Kein Problem, sagte sie, lass uns ins Büro fahren und mal zusammentragen, was wir so haben.
Kapitel 2
Nahe Beirut, Spätsommer 1982
Der große Ball der Sonne, der den Tag über die staubigen, mit Abfällen übersäten Straßen mit fast unerträglicher Hitze durchdrungen hatte, begann langsam, eine rötliche Färbung anzunehmen. Er war zwar noch ein gutes Stück vom Horizont, entfernt, doch die schmutzerfüllte Luft konnte ihm schon jetzt ein wenig von seinem grellen Strahlen und seiner unerbittlichen Glut abringen. Immerhin war das Hitzeflimmern, das bis eben über den schäbigen Blechbaracken und provisorischen Lehmziegelverschlägen erkennbar gewesen war, schon fast nicht mehr auszumachen. Doch selbst wenn ein kleiner Luftzug den feinen Staub aufwirbelte und dadurch mit den Augen wahrnehmbar wurde, brachte er kein bisschen Kühlung. Zu warm war die Luft, zu warm war der hartgetretene Lehmboden, als dass ein solch sanfter Hauch spürbar zur Abkühlung hätte beitragen können. Trotzdem waren viele Menschen unterwegs. Im Freien, und wenn man ein Plätzchen im Schatten finden konnte, war es immer noch angenehmer als in den Schuppen und Verschlägen, die für die Menschen hier als Unterkunft dienten und den meisten Kindern das einzige Gefühl von Heimat und Geborgenheit boten. Die Kleinsten unter ihnen, die hier geboren wurden oder bei ihrer Ankunft zu jung waren, um sich zu erinnern, kannten nichts anderes. Für sie war das Leben hier an diesem Fleck normal und sie hatten sich leichter an die Umstände angepasst als jene, die aus ihrer Heimat vertrieben wurden oder aus Furcht vor Terror und Tod ihr Hab und Gut aufgegeben hatten, in der Hoffnung, hier ein besseres, vor allem sichereres Leben beginnen zu können. Doch diese Hoffnung war bei den Meisten von der brutalen Realität geradezu hinweggefegt worden; dieser Platz, einst nur als vorübergehende Station angesehen, wurde von vielen längst resigniert als Endstation akzeptiert.

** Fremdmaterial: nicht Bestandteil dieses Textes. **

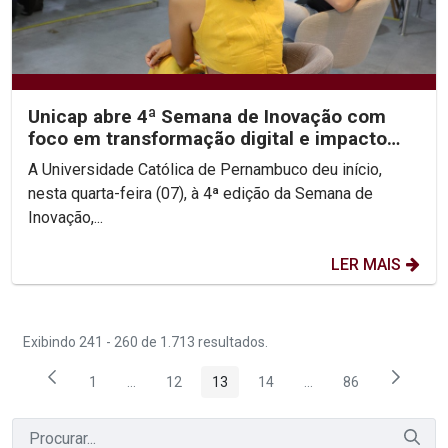
Unicap abre 4ª Semana de Inovação com
foco em transformação digital e impacto
social
A Universidade Católica de Pernambuco deu início,
nesta quarta-feira (07), à 4ª edição da Semana de
Inovação,...
LER MAIS
Exibindo 241 - 260 de 1.713 resultados.
1
...
12
13
14
...
86
Página
Páginas intermediárias Usar ABA para navegar.
Página
Página
Página
Páginas intermediária
Página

Eine Gruppe von Kindern, in etwa zwischen acht und dreizehn Jahren alt, spielte auf einem freien Stück Land, wo noch keine Baracken errichtet worden waren, mit einem aus Plastiktüten, Folien und Klebebändern zusammengeschusterten Ball. Die Kinder hatten bei ihrem Spiel, das sie barfuß und mit schmutziger, eher Lumpen ähnelnder Kleidung mit lautem Geschrei und in wildem Getümmel vollführten, sichtlich Spaß. Ab und an brach eines der Kleineren, wenn es im rauen Geplänkel etwas zu ungestüm vom Ball getrennt oder zu Boden gestoßen wurde, in lautes Weinen aus. Doch nach wenigen Sekunden der Nichtbeachtung durch die anderen bemühte man sich, schnell wieder am Spielgeschehen teilzunehmen.

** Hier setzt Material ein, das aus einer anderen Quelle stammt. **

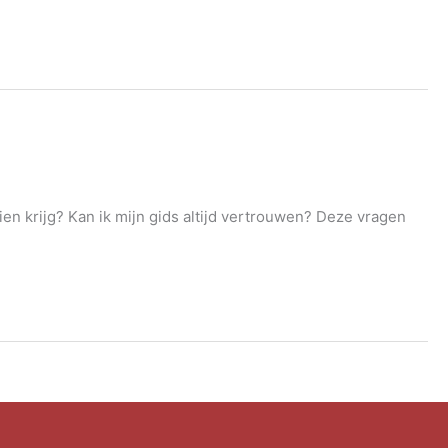
ien krijg? Kan ik mijn gids altijd vertrouwen? Deze vragen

Eine Gruppe älterer Männer saß am Rand des provisorischen Spielfeldes und beobachtete amüsiert das Treiben. Ein dunkler, selbstfabrizierter Glimmstängel wanderte von Hand zu Hand. Mit rissigen Lippen sogen die Männer abwechselnd an dem unförmigen, notdürftig zusammengerollten Stück Tabak. Wenn sie ein Missgeschick beim Spiel der Kinder sahen, offenbarte ein breites Lachen so manche Lücke in den gelben, schief stehenden Zahnreihen der Männer. Wie die Kinder hatten auch sie trotz der Hitze an diesem Spätnachmittag ihre Freude. Sie diskutierten wild gestikulierend und laut, aber freundschaftlich, und klopften einander von Zeit zu Zeit auf die Schultern. Sie ließen sich auch von den Gerüchten, die seit einigen Tagen die Runde machten, nicht ihre Stimmung verderben. Die Zionisten sollen ihre Siedlung mittlerweile komplett eingeschlossen und abgeriegelt haben. Es soll unmöglich geworden sein, das Gebiet zu verlassen, schwer bewaffnet würde das Militär die Ausgänge kontrollieren.